One of Hollywood’s biggest stars in a true-life sports movie with big-time awards hopes. It’s going to be a Rocky-like story of comeback glory wrenched from the jaws of defeat, right? Except that’s not at all what Dwayne Johnson and director Benny Safdie have got cooking with this tender but tumultuous addiction and relationship drama set in the gladiatorial world of mixed martial arts (MMA).
Because beyond the regular crunch of fist on bone, The Smashing Machine is an unexpectedly gentle, soulful character study that has Johnson undercutting his crowd-pleasing ‘The Rock’ persona with vulnerability and boyish uncertainty. The early Oscar buzz is certainly warranted: opposite an equally affecting, glammed-up Emily Blunt, it’s far more than just a popcorn-guy-goes-prestige novelty turn. This is his The Wrestler moment.
Covering his shaved dome with a crop of black hair and with subtle facial prosthetics lending him an off-kilter look, an extra beefed-up Johnson plays real-life fighter Mark Kerr over three physically and emotionally bruising years in the late ’90s. We meet striding into the ring, basically a wardrobe on legs, and crushing opponents in short order. A journalist asks him what it would feel like to lose and he’s genuinely stumped. He can’t conceive of defeat partly because he doesn’t want to, a bubble of control he expects girlfriend Dawn Staples (Blunt) to help him maintain.

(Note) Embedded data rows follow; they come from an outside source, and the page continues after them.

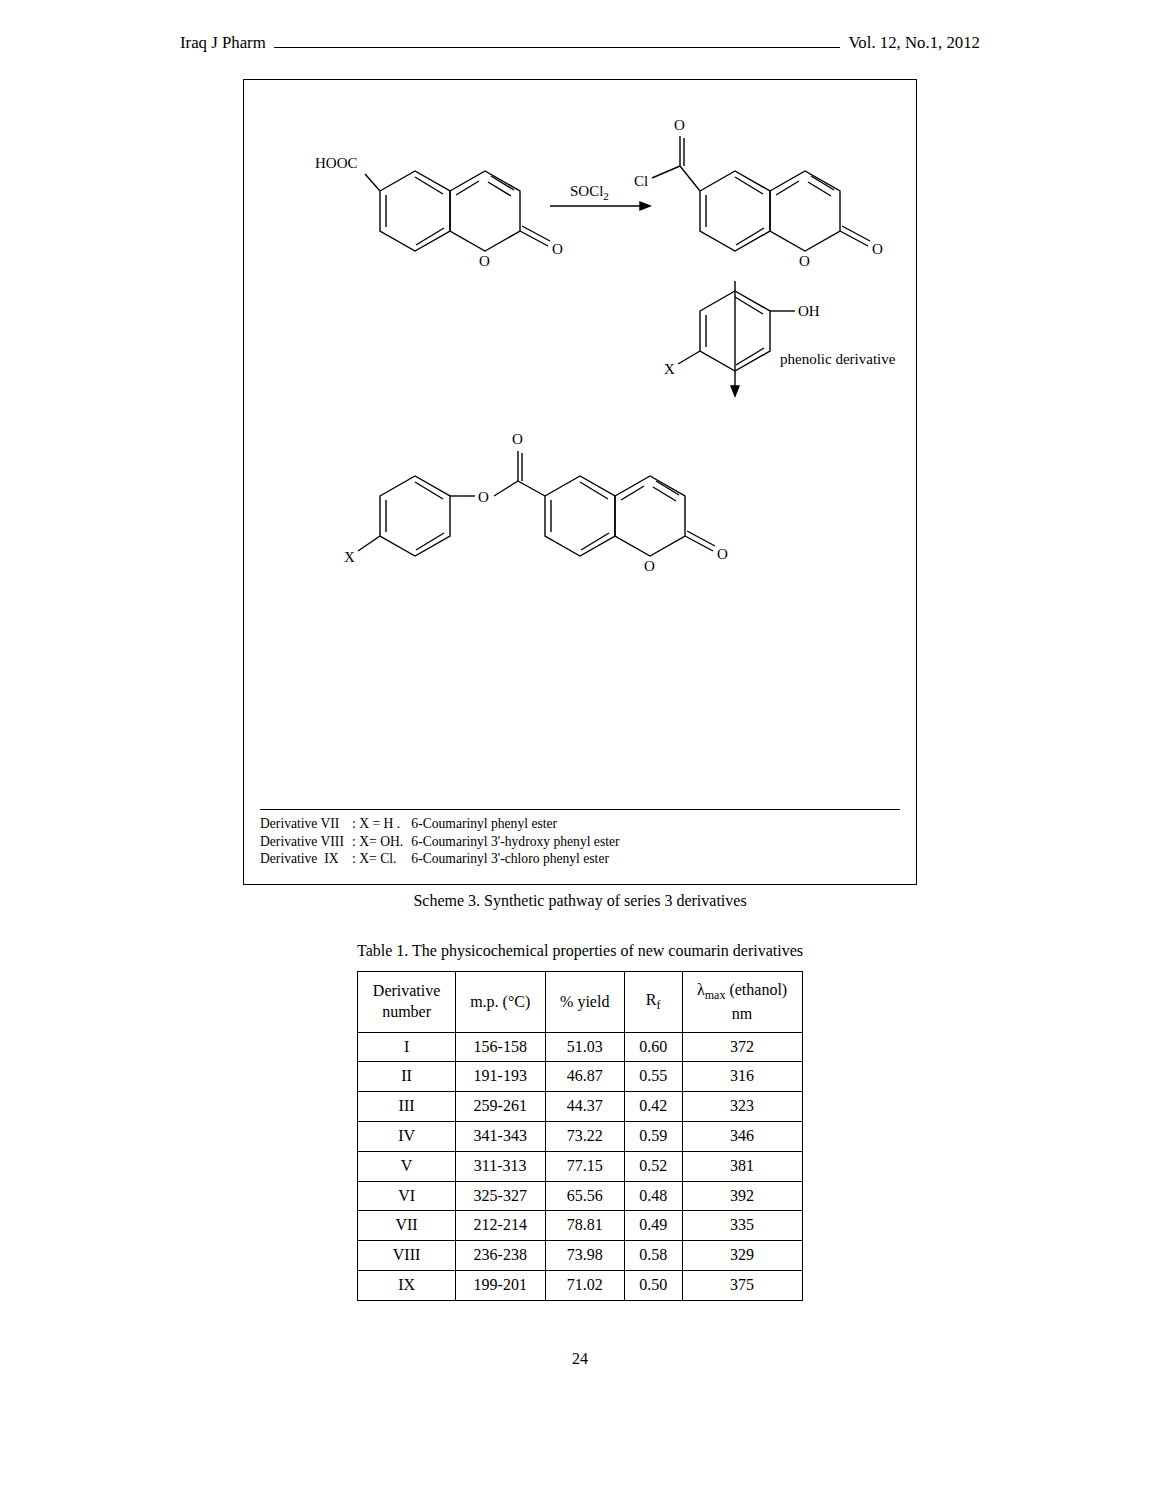Iraq J Pharm Vol. 12, No.1, 2012
O O HOOC SOCl2 O O O Cl OH X phenolic derivative X O O O O
| Derivative VII | : X = H . | 6-Coumarinyl phenyl ester |
| Derivative VIII | : X= OH. | 6-Coumarinyl 3'-hydroxy phenyl ester |
| Derivative IX | : X= Cl. | 6-Coumarinyl 3'-chloro phenyl ester |
Scheme 3. Synthetic pathway of series 3 derivatives
Table 1. The physicochemical properties of new coumarin derivatives
| Derivative number | m.p. (°C) | % yield | R f | λ max (ethanol) nm |
| --- | --- | --- | --- | --- |
| I | 156-158 | 51.03 | 0.60 | 372 |
| II | 191-193 | 46.87 | 0.55 | 316 |
| III | 259-261 | 44.37 | 0.42 | 323 |
| IV | 341-343 | 73.22 | 0.59 | 346 |
| V | 311-313 | 77.15 | 0.52 | 381 |
| VI | 325-327 | 65.56 | 0.48 | 392 |
| VII | 212-214 | 78.81 | 0.49 | 335 |
| VIII | 236-238 | 73.98 | 0.58 | 329 |
| IX | 199-201 | 71.02 | 0.50 | 375 |
24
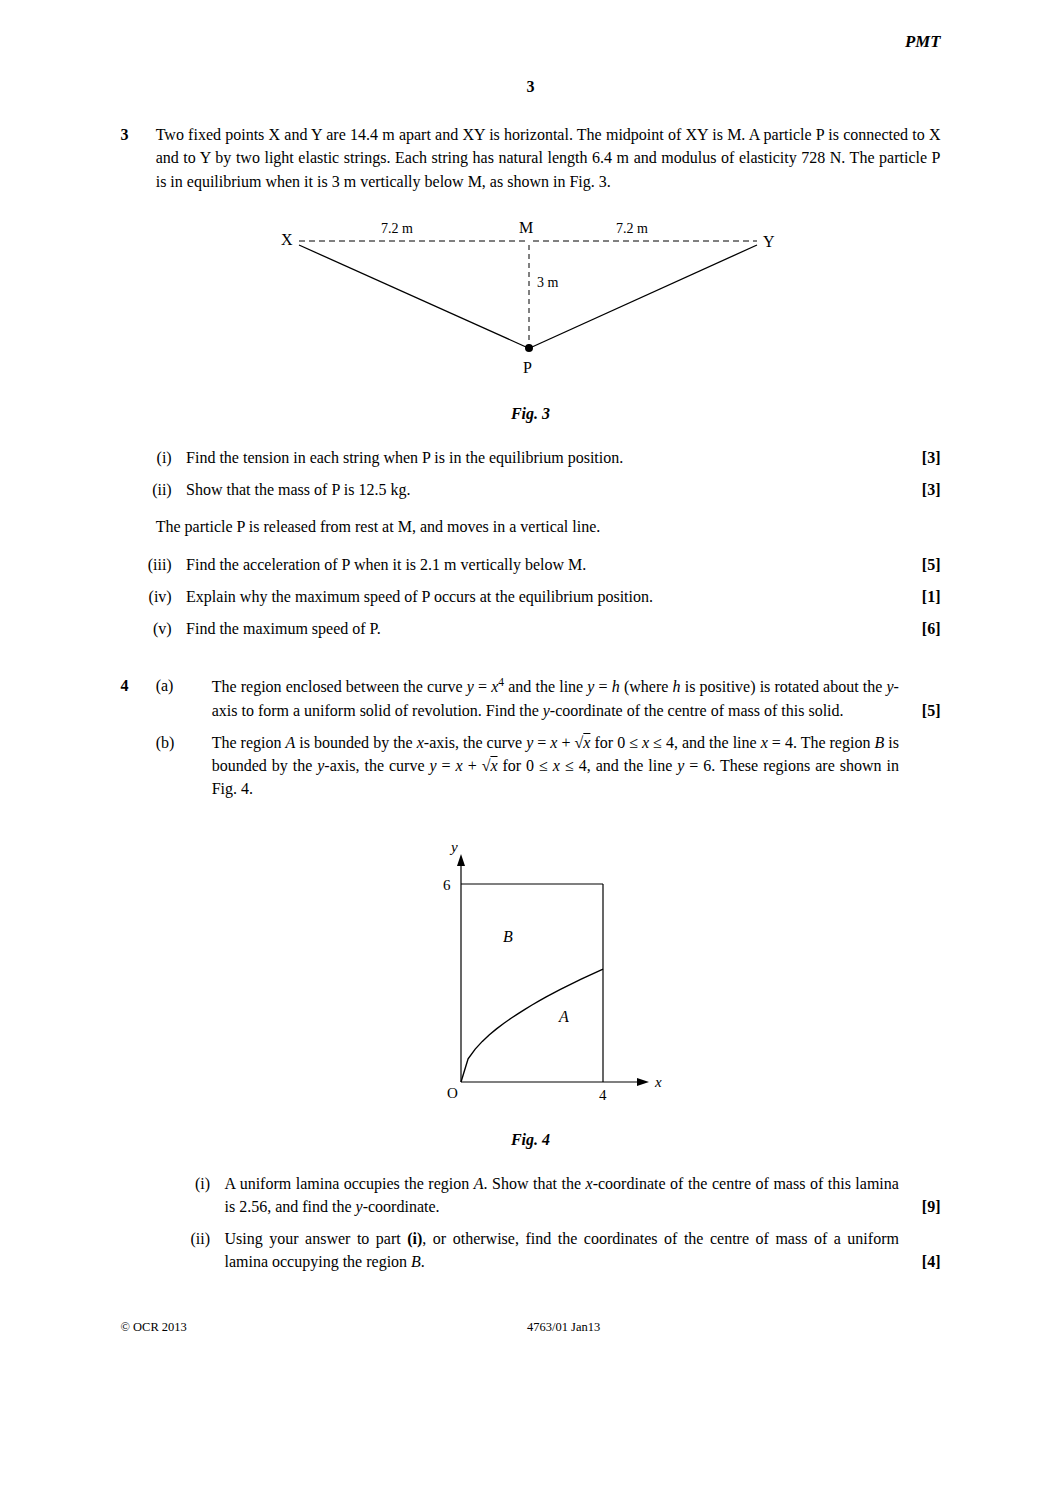PMT
3
3
Two fixed points X and Y are 14.4 m apart and XY is horizontal. The midpoint of XY is M. A particle P is connected to X and to Y by two light elastic strings. Each string has natural length 6.4 m and modulus of elasticity 728 N. The particle P is in equilibrium when it is 3 m vertically below M, as shown in Fig. 3.
X M Y 7.2 m 7.2 m 3 m P
Fig. 3
(i)
Find the tension in each string when P is in the equilibrium position.[3]
(ii)
Show that the mass of P is 12.5 kg.[3]
The particle P is released from rest at M, and moves in a vertical line.
(iii)
Find the acceleration of P when it is 2.1 m vertically below M.[5]
(iv)
Explain why the maximum speed of P occurs at the equilibrium position.[1]
(v)
Find the maximum speed of P.[6]
4
(a)
The region enclosed between the curve y = x4 and the line y = h (where h is positive) is rotated about the y-axis to form a uniform solid of revolution. Find the y-coordinate of the centre of mass of this solid.[5]
(b)
The region A is bounded by the x-axis, the curve y = x + √x for 0 ≤ x ≤ 4, and the line x = 4. The region B is bounded by the y-axis, the curve y = x + √x for 0 ≤ x ≤ 4, and the line y = 6. These regions are shown in Fig. 4.
y x O 6 4 B A
Fig. 4
(i)
A uniform lamina occupies the region A. Show that the x-coordinate of the centre of mass of this lamina is 2.56, and find the y-coordinate.[9]
(ii)
Using your answer to part (i), or otherwise, find the coordinates of the centre of mass of a uniform lamina occupying the region B.[4]
© OCR 2013
4763/01 Jan13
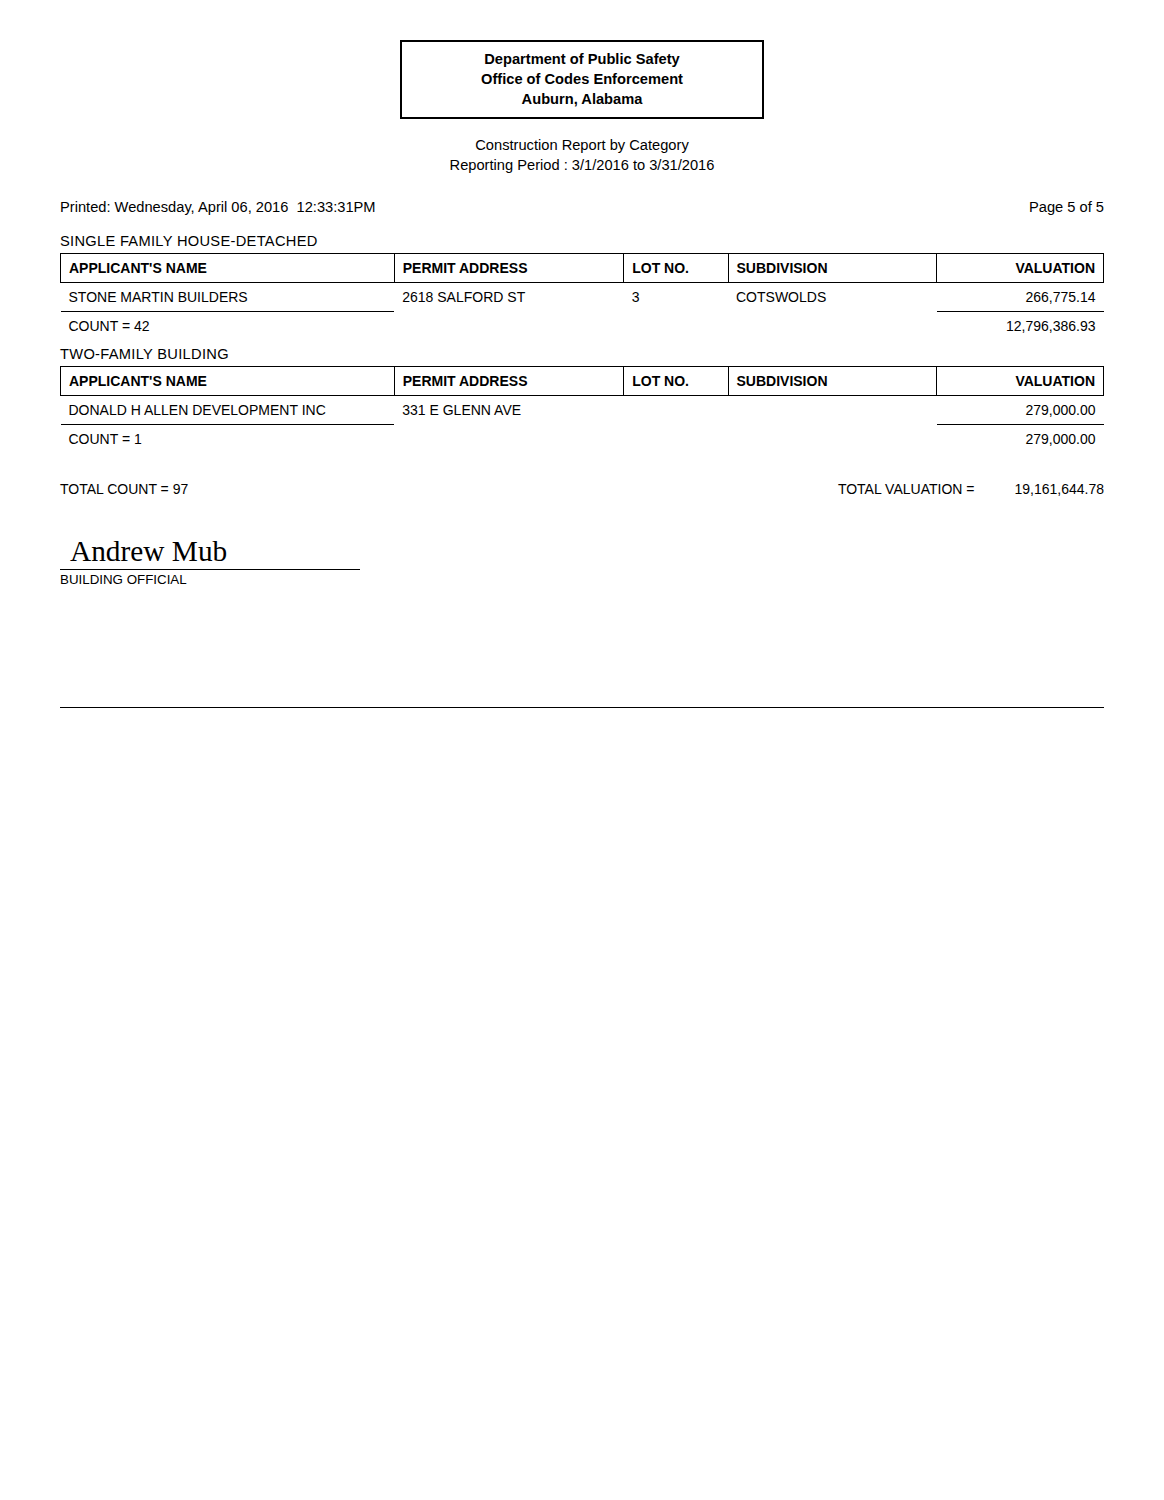Department of Public Safety
Office of Codes Enforcement
Auburn, Alabama
Construction Report by Category
Reporting Period : 3/1/2016 to 3/31/2016
Printed: Wednesday, April 06, 2016 12:33:31PM Page 5 of 5
SINGLE FAMILY HOUSE-DETACHED
| APPLICANT'S NAME | PERMIT ADDRESS | LOT NO. | SUBDIVISION | VALUATION |
| --- | --- | --- | --- | --- |
| STONE MARTIN BUILDERS | 2618 SALFORD ST | 3 | COTSWOLDS | 266,775.14 |
| COUNT = 42 | | | | 12,796,386.93 |
TWO-FAMILY BUILDING
| APPLICANT'S NAME | PERMIT ADDRESS | LOT NO. | SUBDIVISION | VALUATION |
| --- | --- | --- | --- | --- |
| DONALD H ALLEN DEVELOPMENT INC | 331 E GLENN AVE | | | 279,000.00 |
| COUNT = 1 | | | | 279,000.00 |
TOTAL COUNT = 97 TOTAL VALUATION = 19,161,644.78
Andrew Mub
BUILDING OFFICIAL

Except that the world of MMA is evolving at speed, with new rules that limit Kerr’s firepower and bigger, more competitive tournaments like Japan’s Pride Fighting Championships. Prize money is going up and so is the quality of his adversaries. When defeat finally comes, that psychological house of cards crashes down, hastened by a newfound dependent on opioids.
This first solo effort from Benny Safdie – brother Josh’s directorial debut, Marty Supreme, is about the less brutal sport of ping-pong – doesn’t share the hyper-caffeinated energy of their directorial collaborations Uncut Gems and Good Time, although cinematographer Maceo Bishop’s handheld 16mm camerawork pitches offers a ringside seat to some of the most wince-worthy bouts committed to screen. Johnson’s own wrestling experience and the stack of real fighters Safdie has recruited here – look out for Ukrainian boxer Oleksandr Usyk as Kerr’s nemesis Igor Vovchanchyn – keeps the realism levels tuned to ‘savage’, with John Hyams’ 2002 documentary The Smashing Machine: The Life and Times of Extreme Fighter Mark Kerr a visual touchpoint for the docudrama aesthetic. Real-life MMA fighter Ryan Bader is superb as Kerr’s best bud and fellow warrior Mark Coleman.
This is Dwayne Johnson’s The Wrestler moment
For the most part, The Smashing Machine runs at a slower cadence – maybe too slow for some tastes. Safdie’s screenplay is scrupulously avoidant of both addiction and sports movie clichés, which, while refreshing, gives Kerr’s journey from idol to opiate addict to comeback kid a piecemeal quality. Unlike its bison-esque protagonist, it’s almost too lean.
But when Johnson and Blunt are going toe-to-toe in ferocious domestics that let all the toxicity, love and neediness surge out, it’s explosive. One minute, Kerr is literally slapping a door off its hinges; the next, he’s sobbing into his hands, a mess of regret and self-loathing. Inside this smashing machine is a deeply heartsore human – and inside Johnson is a very fine actor indeed.
The Smashing Machine premiered at the Venice Film Festival.